Reach for the Eulerian lane when:

  • the walk must consume every edge exactly once
  • the graph is static
  • the output is one route, not one minimum distance
  • the real question is degree feasibility plus constructive traversal

The strongest smell here is:

  • "every street exactly once, return to the starting city"

That is almost the textbook definition of an undirected Eulerian cycle.

Problem-Specific Transformation

Model:

  • cities -> vertices
  • roads -> undirected edges

The return-to-start requirement means the answer must be an Eulerian cycle, not just an open trail.

So the feasibility test is:

  • every non-isolated vertex has even degree

After that, run Hierholzer from any vertex with degree > 0.

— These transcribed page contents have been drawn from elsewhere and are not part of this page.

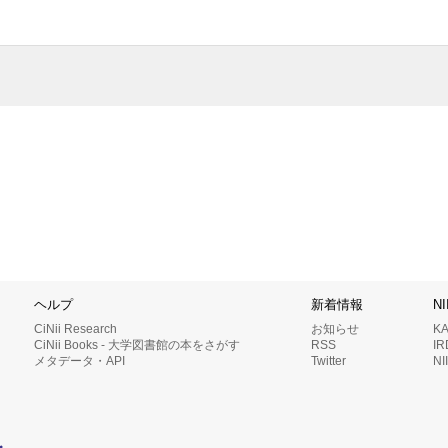
ヘルプ
新着情報
N
CiNii Research
お知らせ
K
CiNii Books - 大学図書館の本をさがす
RSS
I
メタデータ・API
Twitter
N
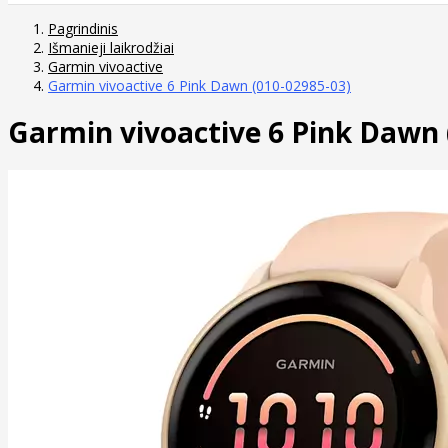
Pagrindinis
Išmanieji laikrodžiai
Garmin vivoactive
Garmin vivoactive 6 Pink Dawn (010-02985-03)
Garmin vivoactive 6 Pink Dawn 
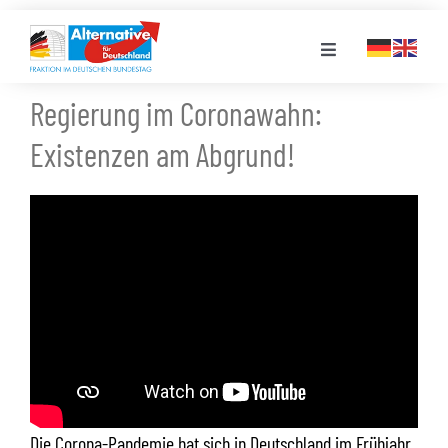
Zum
Inhalt
Toggle
springen
Navigation
Regierung im Coronawahn:
FRAKTION
Existenzen am Abgrund!
LANDESGRUPPEN
VERANSTALTUNGEN
PRESSE
STELLENPORTAL
Die Corona-Pandemie hat sich in Deutschland im Frühjahr
MEDIATHEK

If the produced vertex list does not have length:

\[ m + 1 \]

then some used-edge component was disconnected and the answer is impossible.

Core Idea

Use iterative Hierholzer.

  1. build the undirected multigraph with one shared edge id per road
  2. reject immediately if some degree is odd
  3. start from one non-isolated vertex
  4. while the current stack top still has an unused road, follow it
  5. once a vertex has no unused incident edge left, pop it into the answer
  6. reverse the finished answer
  7. accept only if the answer length is exactly m + 1

The invariant is:

when a vertex is appended to the reversed answer,
its local unused-edge work is already finished forever

That is why arbitrary unused-edge choices still produce one valid Eulerian cycle.

Complexity

  • O(n + m)

Every edge is marked used exactly once.

Pitfalls / Judge Notes

  • Undirected edges need one shared edge id; do not mark adjacency entries separately.
  • Even degrees alone are not enough. You still need the final m + 1 guard.
  • Isolated vertices do not matter.
  • If m = 0, the statement's expected behavior is special-case territory, but the normal CSES path never needs that branch.
  • This is not an Euler-tour-on-tree problem.